11.0  Transgendered Beneficiaries
If a beneficiary or provider notifies the contractor of the beneficiary’s status as a transgender individual (either prospectively or through an appeal), the contractor shall flag that patient’s file and defer claims for medical review when there is a discrepancy between the patient’s gender and the procedure, diagnosis*, ICD-9-CM surgical procedure code (for procedures before the mandated date, as directed by HHS, for ICD-10 implementation), or ICD-10-PCS surgical procedure code (for procedures on or after the mandated date, as directed by HHS, for ICD-10 implementation). For care that the review determines to be medically necessary and appropriate, the contractor shall override any edit identifying a discrepancy between the procedure and the patient’s gender. TED record data for claims made by a transgender individual must reflect the Person Sex as downloaded from DEERS (TSM, Chapter 2, Section 2.7) and the appropriate override code.

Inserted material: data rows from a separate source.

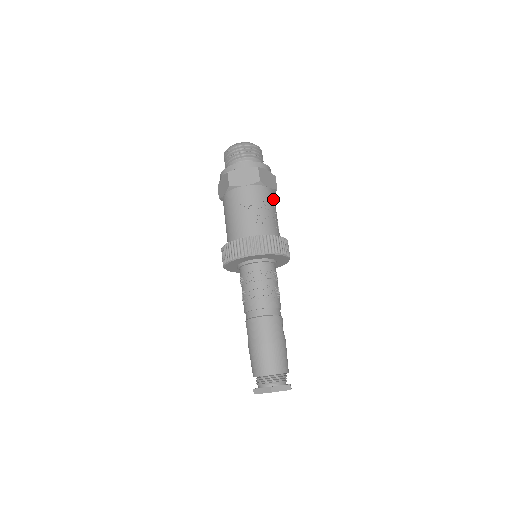
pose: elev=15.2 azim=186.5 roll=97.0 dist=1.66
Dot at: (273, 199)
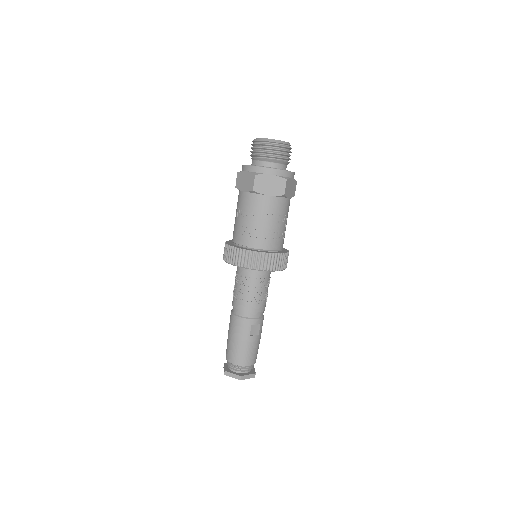
Dot at: (272, 207)
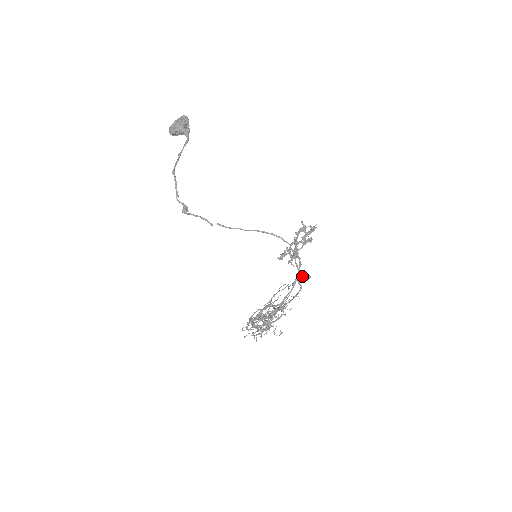
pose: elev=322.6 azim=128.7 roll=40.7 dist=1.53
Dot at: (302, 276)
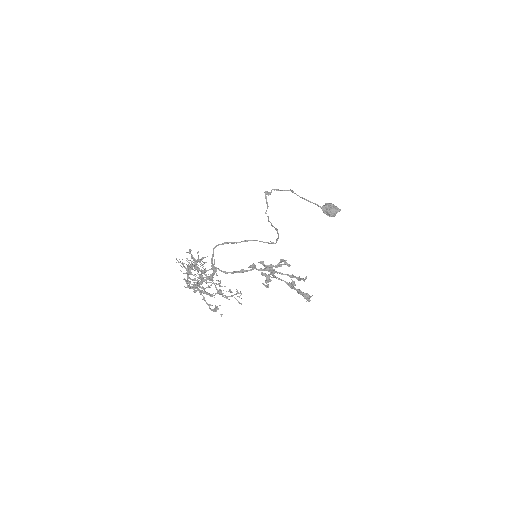
Dot at: (252, 266)
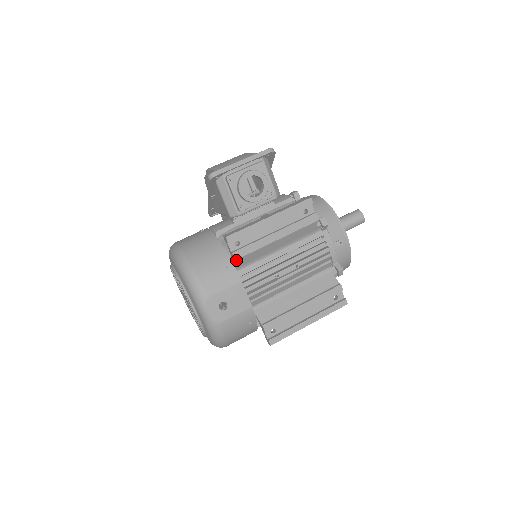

Note:  *The edition of the International Classification of Diseases, Clinical Modification reference to be used is determined by the date of service for outpatient services or date of discharge for inpatient services. Diagnoses coding for dates of service or dates of discharge prior to ICD-10 implementation shall be consistent with the ICD-9-CM. Diagnoses coding for dates of service or dates of discharge on or after the mandated date, as directed by HHS, for ICD-10 implementation, shall be consistent with ICD-10-CM.
12.0  Drug Seeking Beneficiaries
Please refer to Chapter 28 for current claims review and restriction program.